■ **EXERCISE REQUIREMENTS**
Copy each of the lines below that contains the word "small".

┄┄┄┄┄┄┄┄┄┄┄┄┄┄┄┄┄┄┄┄

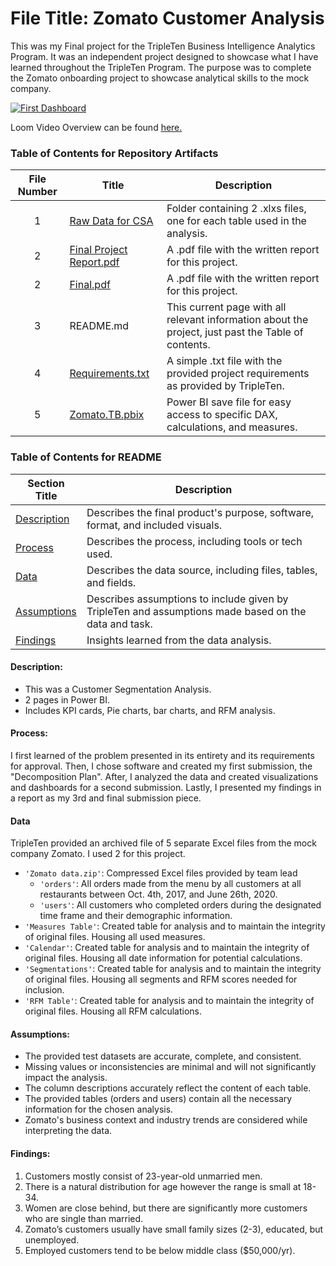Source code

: # File Title: Zomato Customer Analysis

This was my Final project for the TripleTen Business Intelligence Analytics Program. It was an independent project designed to showcase what I have learned throughout the TripleTen Program. The purpose was to complete the Zomato onboarding project to showcase analytical skills to the mock company.

[<img src="https://github.com/Tiffany-Bergett/Data_projects_TripleTen/blob/main/Images/ZomatoProject.png" alt="First Dashboard">](https://www.loom.com/share/d29a87fb973846829433f6dcf9a91a5b?sid=add8ee32-42ac-48d2-9af6-049f9e8dac77)

Loom Video Overview can be found <a href='https://www.loom.com/share/d29a87fb973846829433f6dcf9a91a5b?sid=add8ee32-42ac-48d2-9af6-049f9e8dac77' target=_blank><u>here</u>. </a>

### Table of Contents for Repository Artifacts
| File Number | Title | Description |
| :-----------: | ----------- |----------- |
| 1 | [Raw Data for CSA](https://github.com/Tiffany-Bergett/Data_projects_TripleTen/tree/main/Zomato/Raw%20Data%20for%20CSA) | Folder containing 2 .xlxs files, one for each table used in the analysis. |
| 2 | [Final Project Report.pdf](https://github.com/Tiffany-Bergett/Data_projects_TripleTen/blob/main/Zomato/Final%20Project%20Report.pdf) | A .pdf file with the written report for this project. |
| 2 | [Final.pdf](https://github.com/Tiffany-Bergett/Data_projects_TripleTen/blob/main/Zomato/Final.pdf) | A .pdf file with the written report for this project. |
| 3 | README.md | This current page with all relevant information about the project, just past the Table of contents. |
| 4 | [Requirements.txt](https://github.com/Tiffany-Bergett/Data_projects_TripleTen/blob/main/Zomato/Requirements.txt) | A simple .txt file with the provided project requirements as provided by TripleTen. |
| 5 | [Zomato.TB.pbix](https://github.com/Tiffany-Bergett/Data_projects_TripleTen/blob/main/Zomato/Zomato.TB.pbix) | Power BI save file for easy access to specific DAX, calculations, and measures. |

### Table of Contents for README
| Section Title | Description |
| ----------- |----------- |
| [Description](https://github.com/Tiffany-Bergett/Data_projects_TripleTen/tree/main/Zomato#description) | Describes the final product's purpose, software, format, and included visuals. |
| [Process](https://github.com/Tiffany-Bergett/Data_projects_TripleTen/tree/main/Zomato#process) | Describes the process, including tools or tech used. |
| [Data](https://github.com/Tiffany-Bergett/Data_projects_TripleTen/tree/main/Zomato#data) | Describes the data source, including files, tables, and fields. |
| [Assumptions](https://github.com/Tiffany-Bergett/Data_projects_TripleTen/tree/main/Zomato#assumptions) | Describes assumptions to include given by TripleTen and assumptions made based on the data and task. |
| [Findings](https://github.com/Tiffany-Bergett/Data_projects_TripleTen/tree/main/Zomato#findings) | Insights learned from the data analysis. |

#### Description:
- This was a Customer Segmentation Analysis.
- 2 pages in Power BI.
- Includes KPI cards, Pie charts, bar charts, and RFM analysis.

#### Process:
I first learned of the problem presented in its entirety and its requirements for approval.
Then, I chose software and created my first submission, the "Decomposition Plan".
After, I analyzed the data and created visualizations and dashboards for a second submission.
Lastly, I presented my findings in a report as my 3rd and final submission piece.

#### Data
TripleTen provided an archived file of 5 separate Excel files from the mock company Zomato. I used 2 for this project.
- `'Zomato data.zip'`: Compressed Excel files provided by team lead
    - `'orders'`: All orders made from the menu by all customers at all restaurants between Oct. 4th, 2017, and June 26th, 2020.
    - `'users'`: All customers who completed orders during the designated time frame and their demographic information.
- `'Measures Table'`: Created table for analysis and to maintain the integrity of original files. Housing all used measures.
- `'Calendar'`: Created table for analysis and to maintain the integrity of original files. Housing all date information for potential calculations.
- `'Segmentations'`: Created table for analysis and to maintain the integrity of original files. Housing all segments and RFM scores needed for inclusion.
- `'RFM Table'`: Created table for analysis and to maintain the integrity of original files. Housing all RFM calculations.

#### Assumptions:
- The provided test datasets are accurate, complete, and consistent.
- Missing values or inconsistencies are minimal and will not significantly impact the analysis.
- The column descriptions accurately reflect the content of each table.
- The provided tables (orders and users) contain all the necessary information for the chosen analysis.
- Zomato's business context and industry trends are considered while interpreting the data.

#### Findings:
1. Customers mostly consist of 23-year-old unmarried men.
2. There is a natural distribution for age however the range is small at 18-34.
3. Women are close behind, but there are significantly more customers who are single than married.
4. Zomato’s customers usually have small family sizes (2-3), educated, but unemployed.
5. Employed customers tend to be below middle class ($50,000/yr).


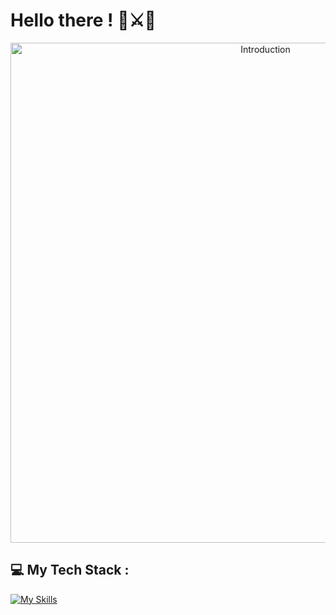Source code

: # Hello there ! 🥋⚔️🌌

<p align="center">
    <img width="800" src="https://github.com/devstackweb3/devstackweb3/assets/118926098/26d2024a-5f8b-4076-bc62-4275563fd3bd" alt="Introduction">
</p>

## 💻 My Tech Stack :

[![My Skills](https://skillicons.dev/icons?i=js,html,css,nextjs)](https://skillicons.dev)

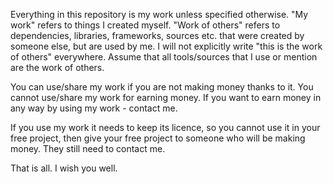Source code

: Everything in this repository is my work unless specified otherwise.
"My work" refers to things I created myself.
"Work of others" refers to dependencies, libraries, frameworks, sources etc. that were created by someone else, but are used by me.
I will not explicitly write "this is the work of others" everywhere. Assume that all tools/sources that I use or mention are the work of others.

You can use/share my work if you are not making money thanks to it.
You cannot use/share my work for earning money.
If you want to earn money in any way by using my work - contact me.

If you use my work it needs to keep its licence, so you cannot use it in your free project, then give your free project to someone who will be making money.
They still need to contact me.

That is all.
I wish you well.
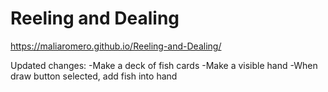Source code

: # Reeling and Dealing
 
https://maliaromero.github.io/Reeling-and-Dealing/

Updated changes:
-Make a deck of fish cards
-Make a visible hand
-When draw button selected, add fish into hand
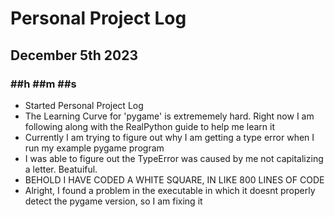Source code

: # Personal Project Log

## December 5th 2023
### ##h ##m ##s
* Started Personal Project Log
* The Learning Curve for 'pygame' is extrememely hard. Right now I am following along with the RealPython guide to help me learn it
* Currently I am trying to figure out why I am getting a type error when I run my example pygame program
* I was able to figure out the TypeError was caused by me not capitalizing a letter. Beatuiful.
* BEHOLD I HAVE CODED A WHITE SQUARE, IN LIKE 800 LINES OF CODE
* Alright, I found a problem in the executable in which it doesnt properly detect the pygame version, so I am fixing it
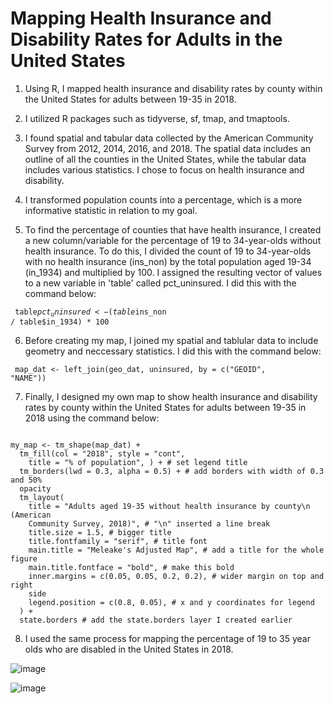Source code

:# Mapping Health Insurance and Disability Rates for Adults in the United States
1. Using R, I mapped health insurance and disability rates by county within the United States for adults between 19-35 in 2018.

2. I utilized R packages such as tidyverse, sf, tmap, and tmaptools. 

3. I found spatial and tabular data collected by the American Community Survey from 2012, 2014, 2016, and 2018. The spatial data includes an outline of all the counties in the United States, while the tabular data includes various statistics. I chose to focus on health insurance and disability.

4. I transformed population counts into a percentage, which is a more informative statistic in relation to my goal. 

5. To find the percentage of counties that have health insurance, I created a new column/variable for the percentage of 19 to 34-year-olds without health insurance. To do this, I divided the count of 19 to 34-year-olds with no health insurance (ins_non) by the total population aged 19-34 (in_1934) and multiplied by 100. I assigned the resulting vector of values to a new variable in 'table' called pct_uninsured.
I did this with the command below: 

<code> table$pct_uninsured <- (table$ins_non / table$in_1934) * 100 </code> 
  
6. Before creating my map, I joined my spatial and tablular data to include geometry and neccessary statistics. 
I did this with the command below:
  
<code> map_dat <- left_join(geo_dat, uninsured, by = c("GEOID", "NAME")) </code> 
  
7. Finally, I designed my own map to show health insurance and disability rates by county within the United States for adults between 19-35 in 2018 using the command below:
  
<code> 
my_map <- tm_shape(map_dat) +
  tm_fill(col = "2018", style = "cont",
    title = "% of population", ) + # set legend title
  tm_borders(lwd = 0.3, alpha = 0.5) + # add borders with width of 0.3 and 50%
  opacity
  tm_layout(
    title = "Adults aged 19-35 without health insurance by county\n (American
    Community Survey, 2018)", # "\n" inserted a line break
    title.size = 1.5, # bigger title
    title.fontfamily = "serif", # title font
    main.title = "Meleake's Adjusted Map", # add a title for the whole figure
    main.title.fontface = "bold", # make this bold
    inner.margins = c(0.05, 0.05, 0.2, 0.2), # wider margin on top and right
    side
    legend.position = c(0.8, 0.05), # x and y coordinates for legend
  ) +
  state.borders # add the state.borders layer I created earlier 
</code> 


8. I used the same process for mapping the percentage of 19 to 35 year olds who are disabled in the United States in 2018. 
  
![image](https://user-images.githubusercontent.com/77419851/209524890-9ae6d118-4b7b-4c5e-81b5-3d6e27fd45df.png) 
  
![image](https://user-images.githubusercontent.com/77419851/209524906-b8648e10-3860-4cf8-b143-303370e139d7.png)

┄┄┄┄┄┄┄┄┄┄┄┄┄┄┄┄┄┄┄┄

■ **ANSWER TO THIS TASK**
2. There is a natural distribution for age however the range is small at 18-34.
4. Zomato’s customers usually have small family sizes (2-3), educated, but unemployed.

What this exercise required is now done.